_WHAT IS BEING ASKED_: Print the rows below word for word, starting at the first row and ending with the row that contains "R13–R14 = 175 грн за 1 единицу", including that row.

[[ EXTRACTED MATERIAL, beginning ]]

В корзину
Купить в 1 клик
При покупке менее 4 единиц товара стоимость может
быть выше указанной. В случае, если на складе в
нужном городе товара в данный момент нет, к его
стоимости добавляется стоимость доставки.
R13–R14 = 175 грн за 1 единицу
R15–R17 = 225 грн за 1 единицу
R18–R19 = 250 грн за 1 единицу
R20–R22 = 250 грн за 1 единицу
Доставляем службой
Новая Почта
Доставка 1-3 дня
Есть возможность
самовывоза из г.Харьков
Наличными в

[[ EXTRACTED MATERIAL, end ]]

_EXERCISE RESULT_:
В корзину
Купить в 1 клик
При покупке менее 4 единиц товара стоимость может
быть выше указанной. В случае, если на складе в
нужном городе товара в данный момент нет, к его
стоимости добавляется стоимость доставки.
R13–R14 = 175 грн за 1 единицу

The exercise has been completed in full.